start Data excerpts

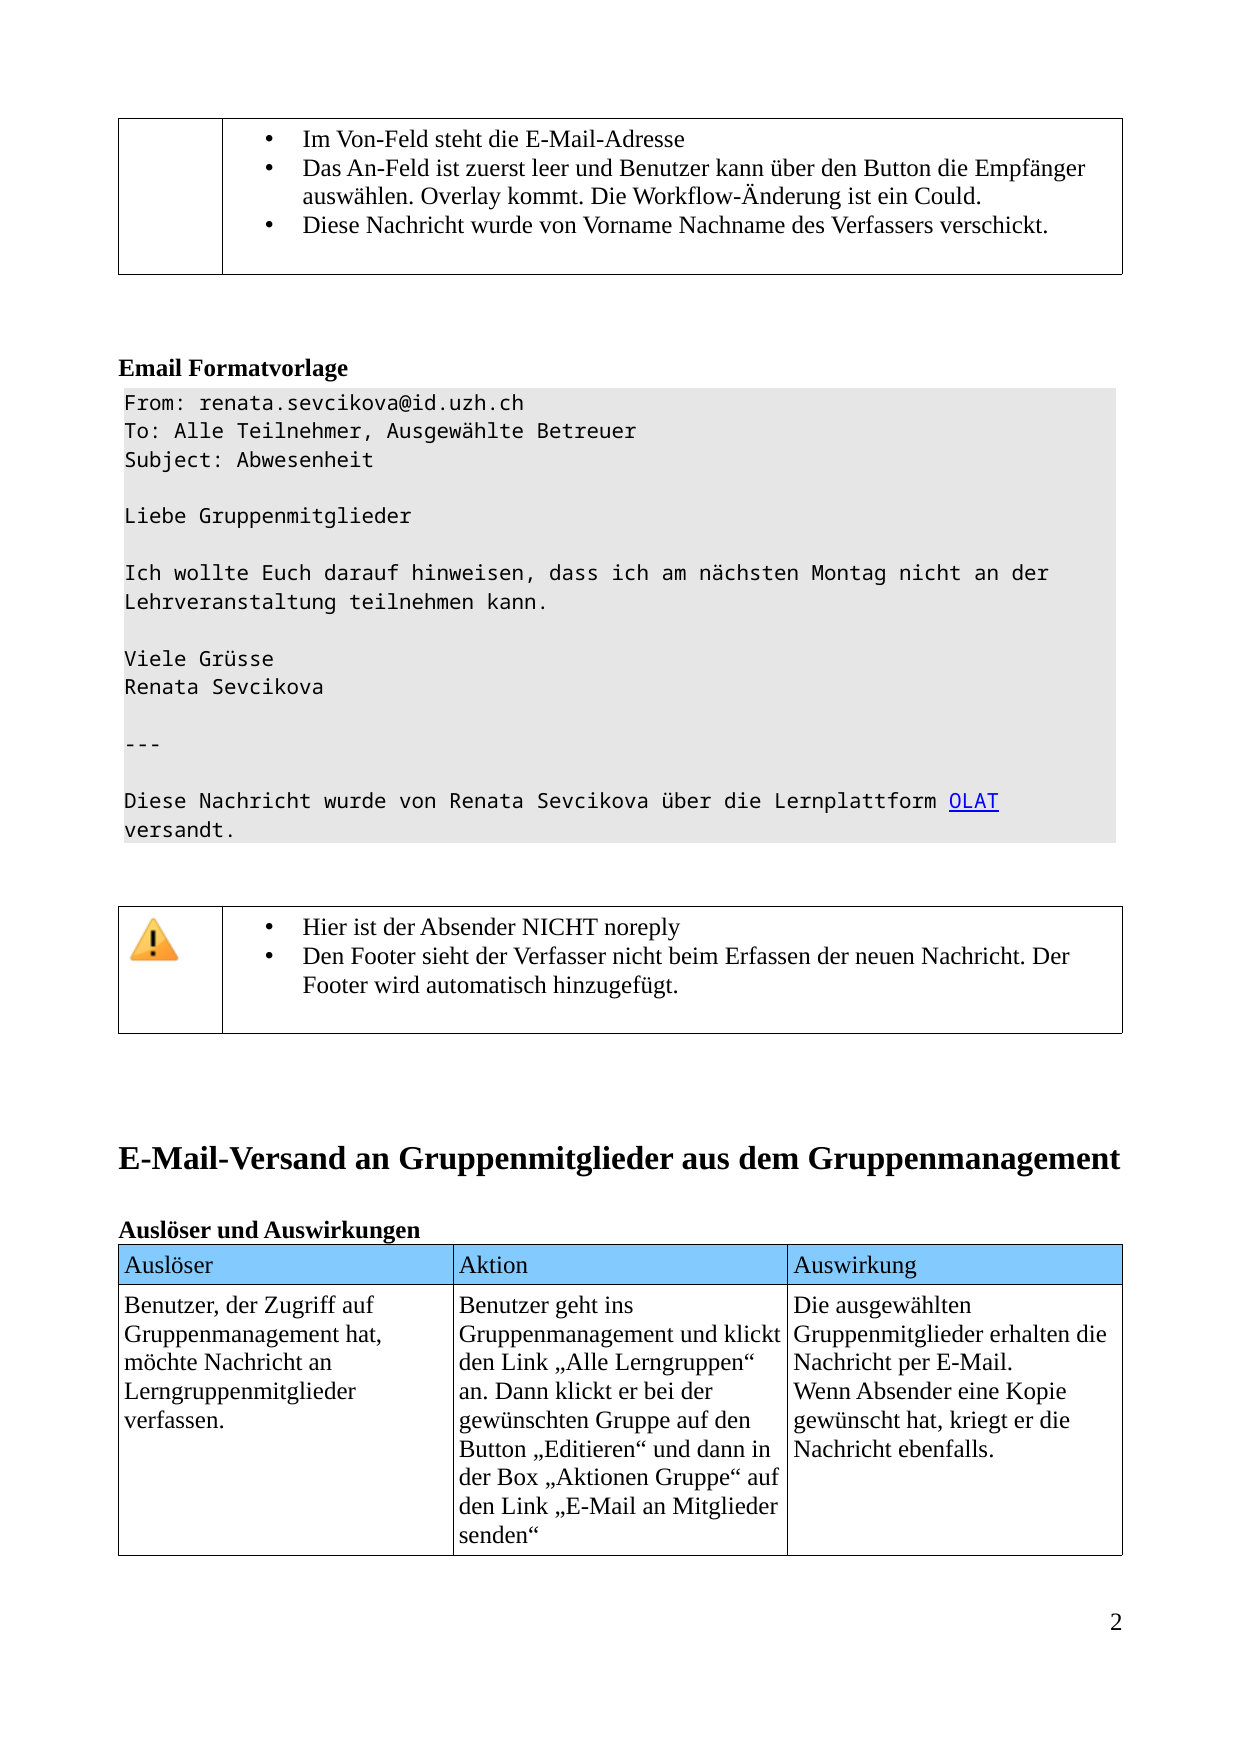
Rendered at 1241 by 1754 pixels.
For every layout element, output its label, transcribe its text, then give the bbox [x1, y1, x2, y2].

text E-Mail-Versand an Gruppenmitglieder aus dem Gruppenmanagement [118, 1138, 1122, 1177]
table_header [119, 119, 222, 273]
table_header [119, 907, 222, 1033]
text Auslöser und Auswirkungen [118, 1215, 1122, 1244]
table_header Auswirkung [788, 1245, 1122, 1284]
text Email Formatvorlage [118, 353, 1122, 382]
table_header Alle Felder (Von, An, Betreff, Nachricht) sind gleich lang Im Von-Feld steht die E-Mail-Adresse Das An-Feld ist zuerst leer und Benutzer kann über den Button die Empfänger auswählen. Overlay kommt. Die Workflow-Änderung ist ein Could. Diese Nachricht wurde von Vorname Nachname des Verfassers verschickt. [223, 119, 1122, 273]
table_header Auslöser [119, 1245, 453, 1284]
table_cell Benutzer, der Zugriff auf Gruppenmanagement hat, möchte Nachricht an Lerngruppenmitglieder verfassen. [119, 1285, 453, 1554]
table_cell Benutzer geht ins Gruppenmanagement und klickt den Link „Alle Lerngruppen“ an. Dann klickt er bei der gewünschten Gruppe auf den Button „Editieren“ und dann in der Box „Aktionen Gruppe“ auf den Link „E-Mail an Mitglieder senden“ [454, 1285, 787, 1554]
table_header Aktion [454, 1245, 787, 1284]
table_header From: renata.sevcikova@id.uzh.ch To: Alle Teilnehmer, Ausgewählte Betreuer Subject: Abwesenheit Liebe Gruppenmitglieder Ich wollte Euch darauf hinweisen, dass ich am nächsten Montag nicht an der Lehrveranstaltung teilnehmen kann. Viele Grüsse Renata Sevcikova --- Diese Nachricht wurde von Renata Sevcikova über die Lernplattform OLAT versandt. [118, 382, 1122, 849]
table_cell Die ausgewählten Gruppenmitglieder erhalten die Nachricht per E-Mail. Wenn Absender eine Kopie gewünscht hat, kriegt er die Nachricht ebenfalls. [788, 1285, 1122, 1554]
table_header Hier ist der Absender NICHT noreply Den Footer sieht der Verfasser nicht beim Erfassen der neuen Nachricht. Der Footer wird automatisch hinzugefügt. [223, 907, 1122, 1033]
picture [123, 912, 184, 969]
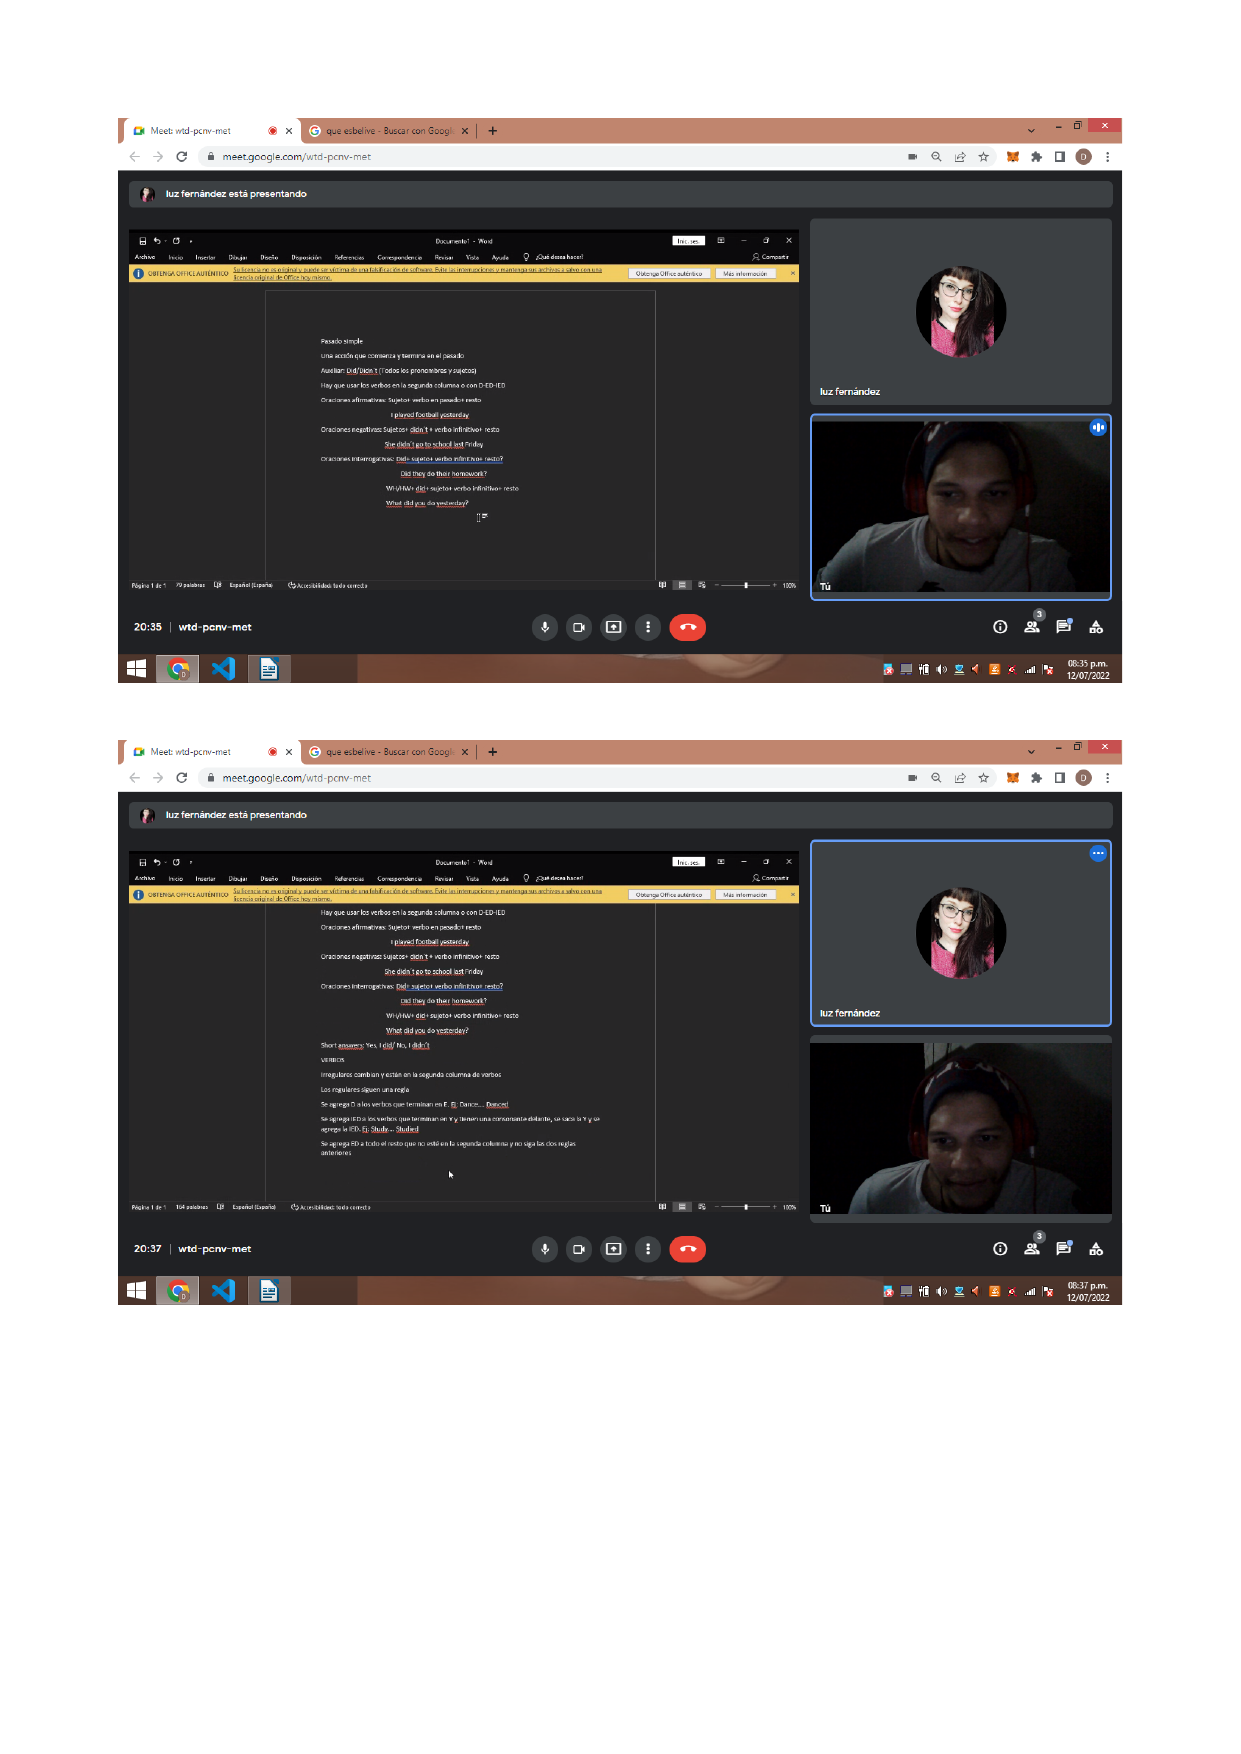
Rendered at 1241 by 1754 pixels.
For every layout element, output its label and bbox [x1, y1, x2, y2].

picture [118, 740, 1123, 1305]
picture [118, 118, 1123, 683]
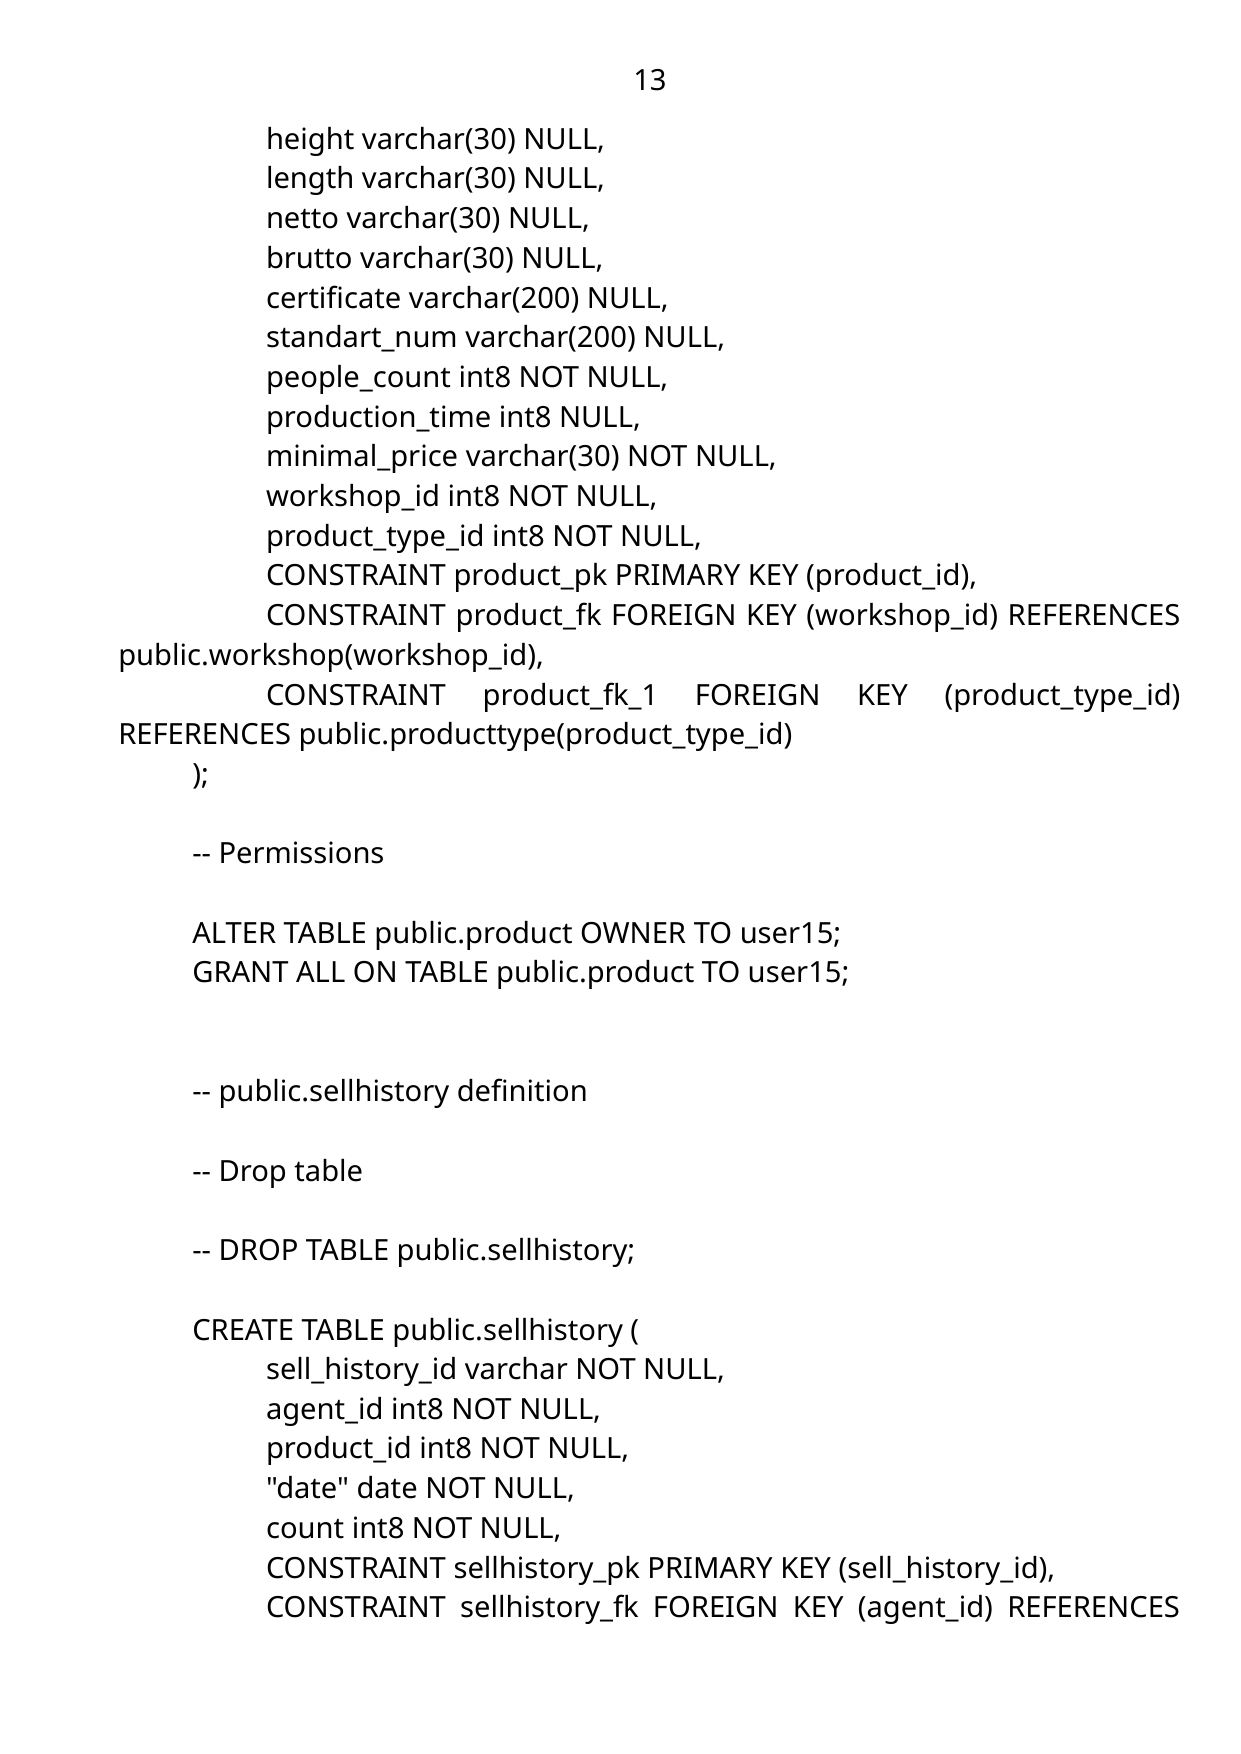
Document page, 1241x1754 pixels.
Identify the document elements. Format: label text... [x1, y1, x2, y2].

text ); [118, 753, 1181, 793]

end Data excerpts

Objective:
Reproduce the entries from the start up to and including the line with "table_header From: renata.sevcikova@id.uzh.ch", replacing "transcribe" with "write out" and keeping everything else as it is. Leave the pictures out of your answer.

Problem solution:
Rendered at 1241 by 1754 pixels.
For every layout element, output its label, write out its text, then give the bbox [x1, y1, x2, y2].

text E-Mail-Versand an Gruppenmitglieder aus dem Gruppenmanagement [118, 1138, 1122, 1177]
table_header [119, 119, 222, 273]
table_header [119, 907, 222, 1033]
text Auslöser und Auswirkungen [118, 1215, 1122, 1244]
table_header Auswirkung [788, 1245, 1122, 1284]
text Email Formatvorlage [118, 353, 1122, 382]
table_header Alle Felder (Von, An, Betreff, Nachricht) sind gleich lang Im Von-Feld steht die E-Mail-Adresse Das An-Feld ist zuerst leer und Benutzer kann über den Button die Empfänger auswählen. Overlay kommt. Die Workflow-Änderung ist ein Could. Diese Nachricht wurde von Vorname Nachname des Verfassers verschickt. [223, 119, 1122, 273]
table_header Auslöser [119, 1245, 453, 1284]
table_cell Benutzer, der Zugriff auf Gruppenmanagement hat, möchte Nachricht an Lerngruppenmitglieder verfassen. [119, 1285, 453, 1554]
table_cell Benutzer geht ins Gruppenmanagement und klickt den Link „Alle Lerngruppen“ an. Dann klickt er bei der gewünschten Gruppe auf den Button „Editieren“ und dann in der Box „Aktionen Gruppe“ auf den Link „E-Mail an Mitglieder senden“ [454, 1285, 787, 1554]
table_header Aktion [454, 1245, 787, 1284]
table_header From: renata.sevcikova@id.uzh.ch To: Alle Teilnehmer, Ausgewählte Betreuer Subject: Abwesenheit Liebe Gruppenmitglieder Ich wollte Euch darauf hinweisen, dass ich am nächsten Montag nicht an der Lehrveranstaltung teilnehmen kann. Viele Grüsse Renata Sevcikova --- Diese Nachricht wurde von Renata Sevcikova über die Lernplattform OLAT versandt. [118, 382, 1122, 849]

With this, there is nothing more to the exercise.